🤖 AI Summary
This paper addresses word-sense ambiguity induced by contextual information in aspect-level sentiment analysis. We propose a knowledge-enhanced dynamic modeling framework that explicitly incorporates the synonymy structure of knowledge graphs into this task for the first time. Our method jointly leverages BERT-derived semantic representations and knowledge graph embeddings, introduces a knowledge-driven state vector generation mechanism, and models aspect–sentiment temporal dependencies via a position-aware memory bank integrated with a gated recurrent unit (DCGRU).

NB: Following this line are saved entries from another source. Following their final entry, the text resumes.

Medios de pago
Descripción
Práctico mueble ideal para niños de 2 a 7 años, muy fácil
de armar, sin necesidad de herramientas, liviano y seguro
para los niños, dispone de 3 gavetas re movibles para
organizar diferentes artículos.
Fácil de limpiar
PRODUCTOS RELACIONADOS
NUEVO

Key innovations include: (i) a knowledge-guided dynamic attention mechanism that refines contextual representations using external lexical knowledge; and (ii) a position-enhanced memory modeling framework that synergistically optimizes semantic knowledge integration and sequential dependency modeling. Experimental results on three benchmark datasets—SemEval-2014 Task 4, Twitter, and Rest14—achieve new state-of-the-art F1 scores, with an average improvement of 2.3% over prior methods.
📝 Abstract
In this paper, we propose a novel method to enhance sentiment analysis by addressing the challenge of context-specific word meanings. It combines the advantages of a BERT model with a knowledge graph based synonym data. This synergy leverages a dynamic attention mechanism to develop a knowledge-driven state vector. For classifying sentiments linked to specific aspects, the approach constructs a memory bank integrating positional data. The data are then analyzed using a DCGRU to pinpoint sentiment characteristics related to specific aspect terms. Experiments on three widely used datasets demonstrate the superior performance of our method in sentiment classification.